Particularly concerned are those who live near the plants, fearing they would be trapped in close proximity of a radioactive leak because of traffic jams.
"It's beyond enormous," said Elise Cooper of Chappaqua, N.Y. "It's just unthinkable."
Cooper lives less than 10 miles from the Indian Point Nuclear Power Plant and within the danger zone should an accident, or attack, occur. Weekday traffic in the area is bad enough, she said, even without a catastrophe causing the streets to jam with fleeing residents.
At a nearby day care center, there are fears of being able to successfully pull off an evacuation plan that requires getting 100 kids on buses.
Similar post-Sept. 11 concerns are now being echoed in communities across the country. There are currently 161 million Americans living within 75 miles of a nuclear power plant.
"There's nothing to worry about and only a very limited amount of people will actually have to evacuate," said Jim Steets, spokesman for Entergy Corporation, a global energy company.

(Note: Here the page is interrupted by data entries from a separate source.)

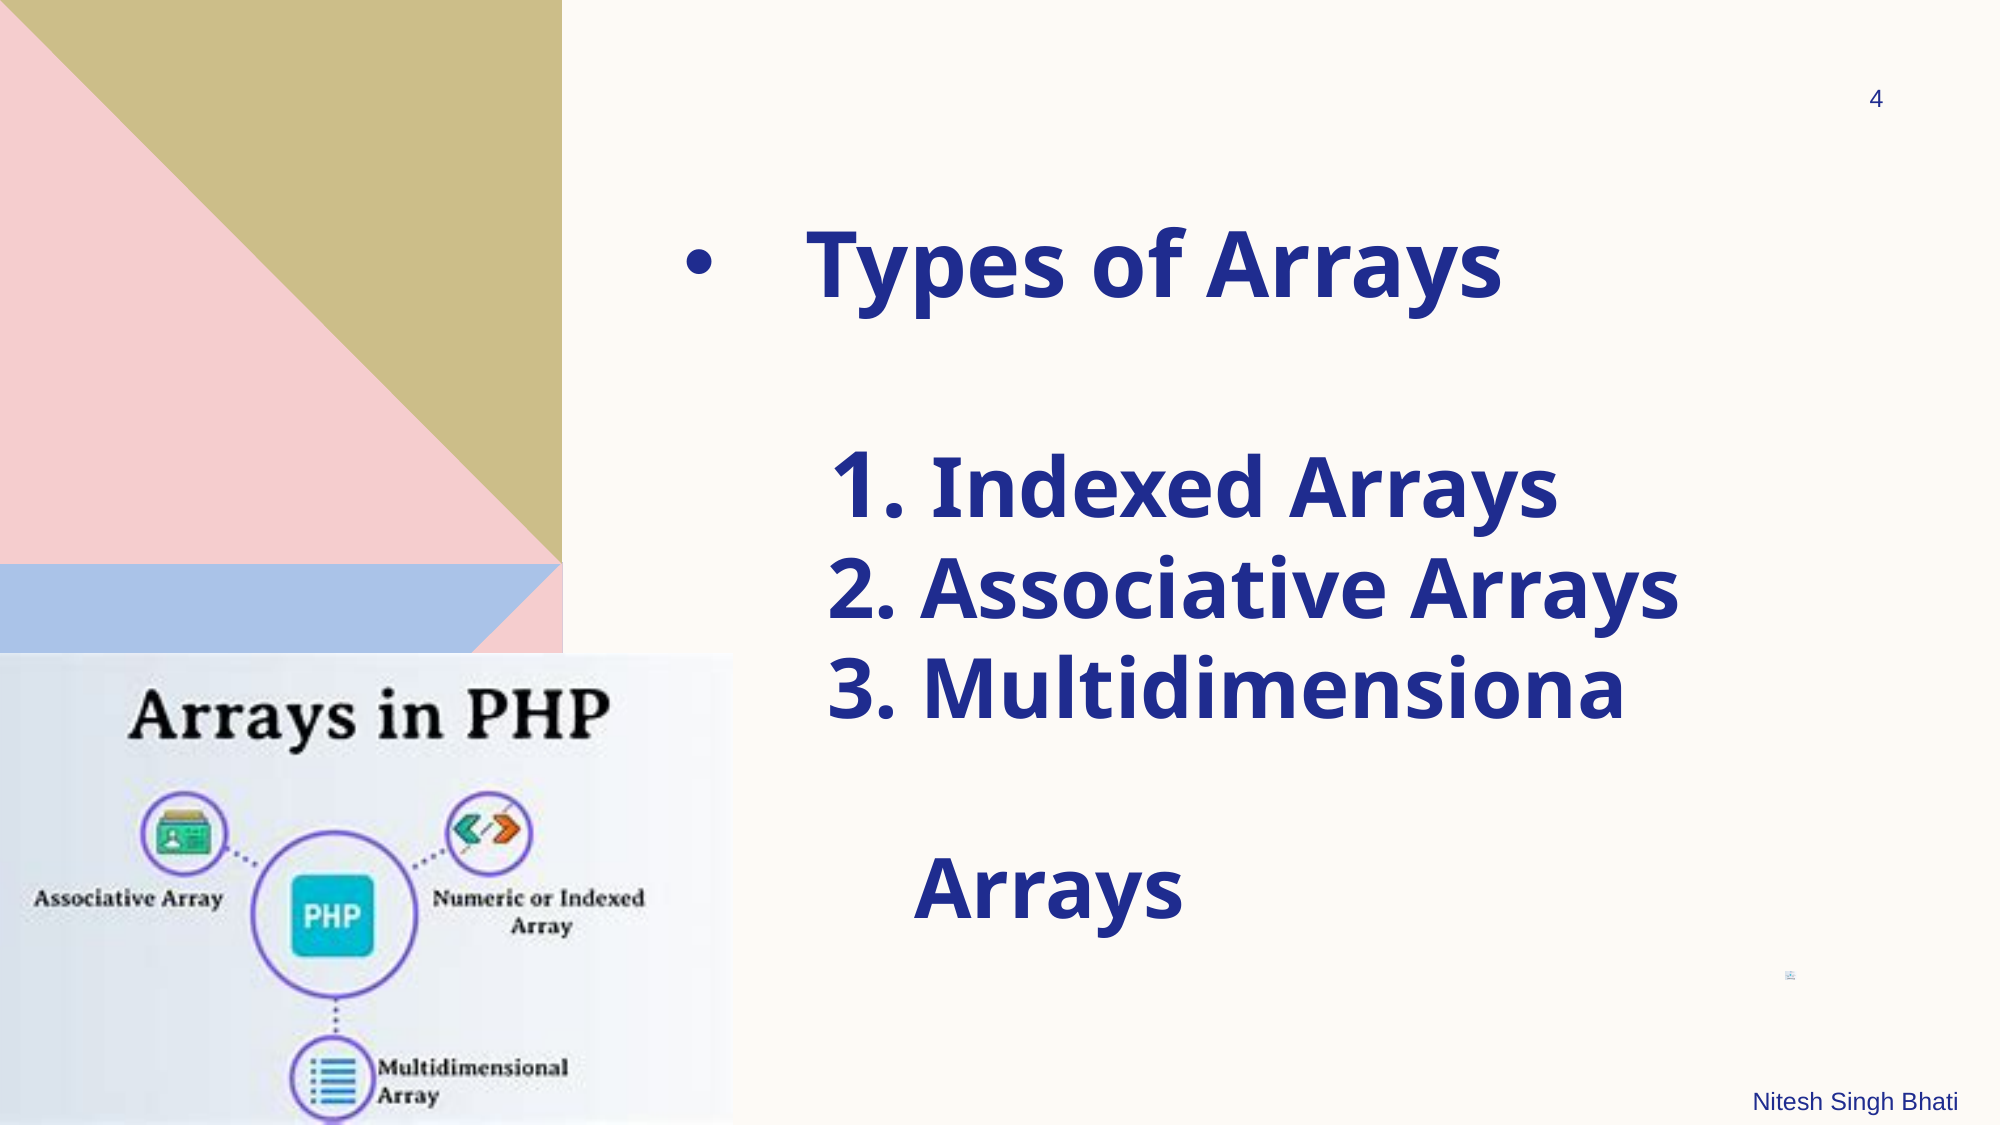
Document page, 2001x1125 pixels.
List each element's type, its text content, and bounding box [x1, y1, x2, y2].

title Types of Arrays 1. Indexed Arrays 2. Associative Arrays 3. Multidimensiona Arrays [668, 198, 1779, 325]
picture [0, 653, 733, 1125]
footer Nitesh Singh Bhati [1737, 1077, 2000, 1123]
slide_number 4 [1795, 75, 1958, 120]
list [1784, 971, 1797, 980]
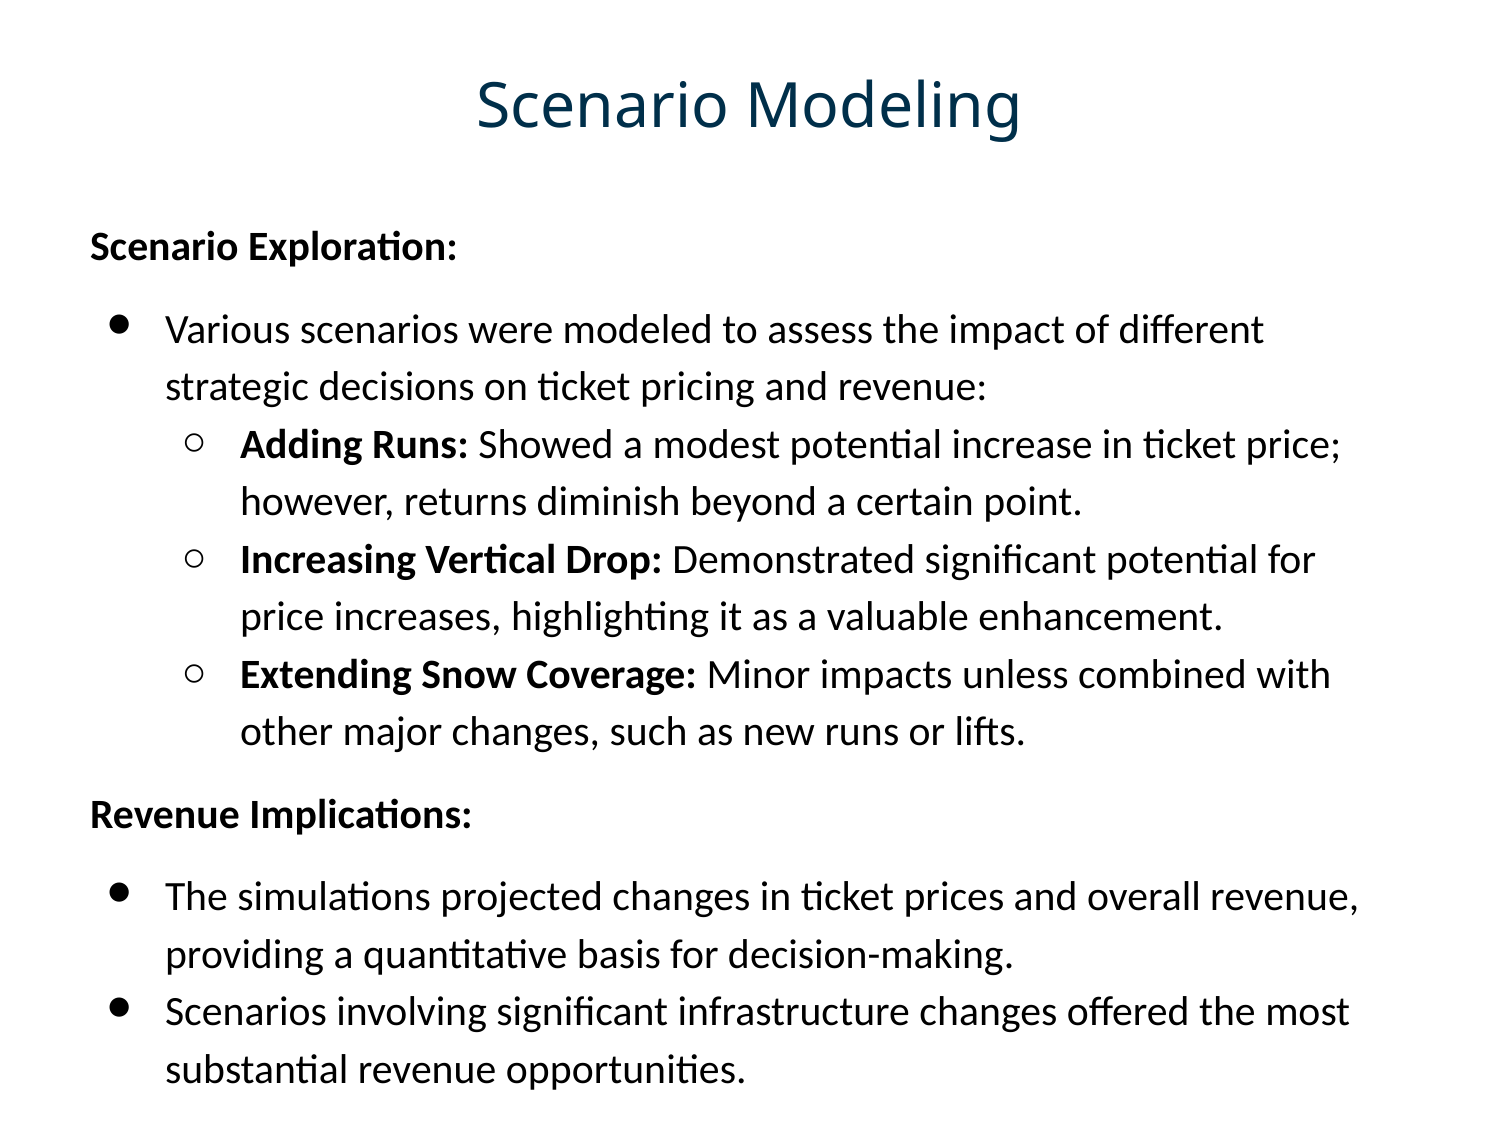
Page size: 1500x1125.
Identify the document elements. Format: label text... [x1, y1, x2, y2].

title Scenario Modeling [75, 8, 1425, 197]
list Scenario Exploration: Various scenarios were modeled to assess the impact of different strategic decisions on ticket pricing and revenue: Adding Runs: Showed a modest potential increase in ticket price; however, returns diminish beyond a certain point. Increasing Vertical Drop: Demonstrated significant potential for price increases, highlighting it as a valuable enhancement. Extending Snow Coverage: Minor impacts unless combined with other major changes, such as new runs or lifts. Revenue Implications: The simulations projected changes in ticket prices and overall revenue, providing a quantitative basis for decision-making. Scenarios involving significant infrastructure changes offered the most substantial revenue opportunities. [75, 204, 1425, 947]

Indian Point is located exactly 33 miles north of Times Square. A recent poll showed 60 percent of New Yorkers, including commuters, would attempt to flee in the event of a problem at the power plant — a fact government officials say exposes a major flaw in federal evacuation plans.
"The plan specifically says no one will move outside of 10 miles if they try to move people within 10 miles of the plant," said Richard Brodsky, a New York State assemblyman. "That's a joke."
Brodsky represents the people who live around Indian Point and says the plan cannot work.
"You're going to see gridlock like you've never imagined," he said. "People are going to be dead, injured or killed."
This is assuming people will leave en masse, and to the owners of Indian Point, that's a mistaken assumption.
"People from New York won’t have to evacuate," Steets said.
But Cooper isn't buying it. She says there is only one safe evacuation plan. "They should close it down," she said. "They should have closed it down a long time ago."
Especially, she said, after Sept. 11.
Fox News' Amy C. Sims contributed to this report.